*The task*:
The copy you return must match the listing word for word and carry no pictures.

*Data extract*:
※ ※ ※
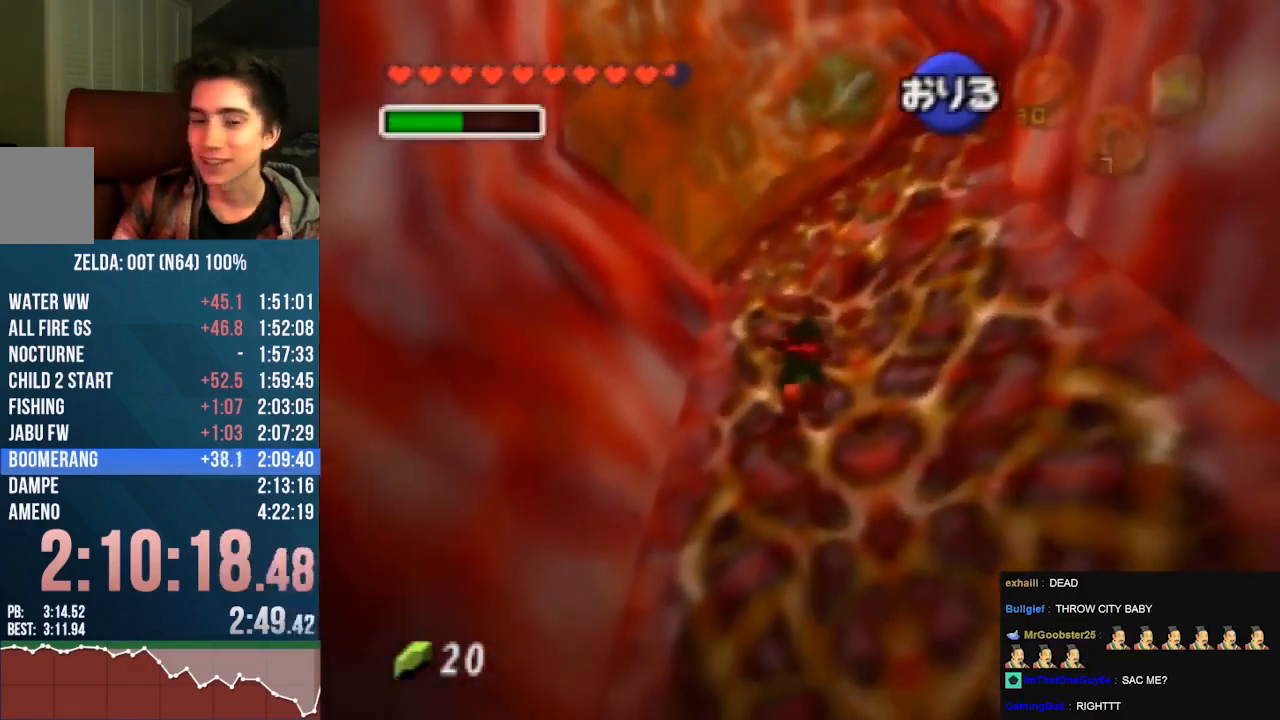
{"buttons": [], "left_stick": "up", "events": []}
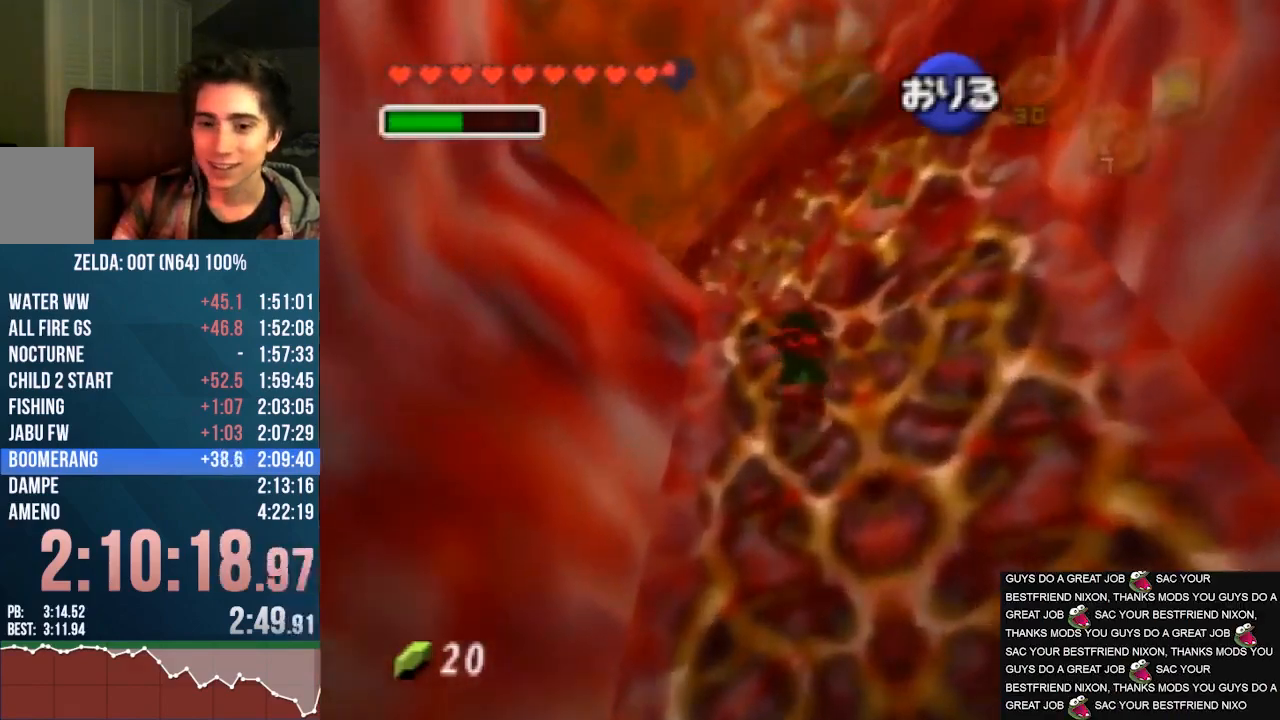
{"buttons": [], "left_stick": "up", "events": []}
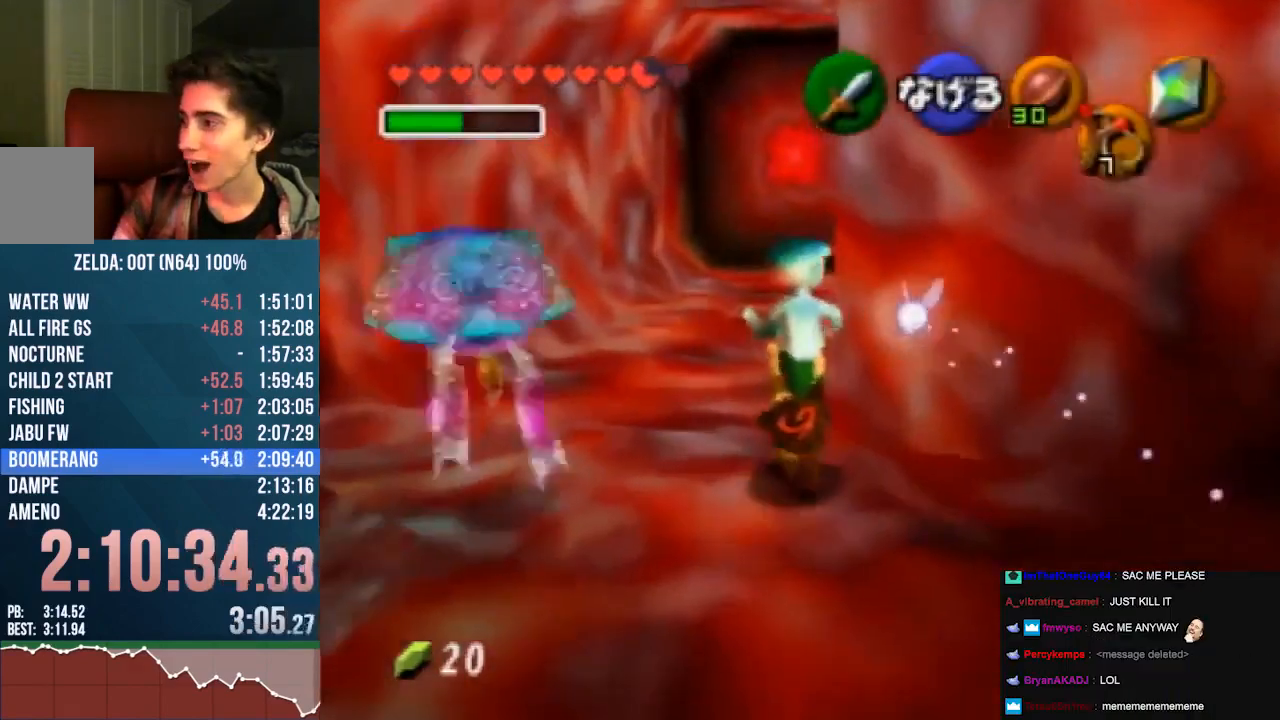
{"buttons": [], "left_stick": "up", "events": []}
※ ※ ※
*Task result*:
{"buttons": [], "left_stick": "up", "events": []}
{"buttons": [], "left_stick": "up", "events": []}
{"buttons": [], "left_stick": "up", "events": []}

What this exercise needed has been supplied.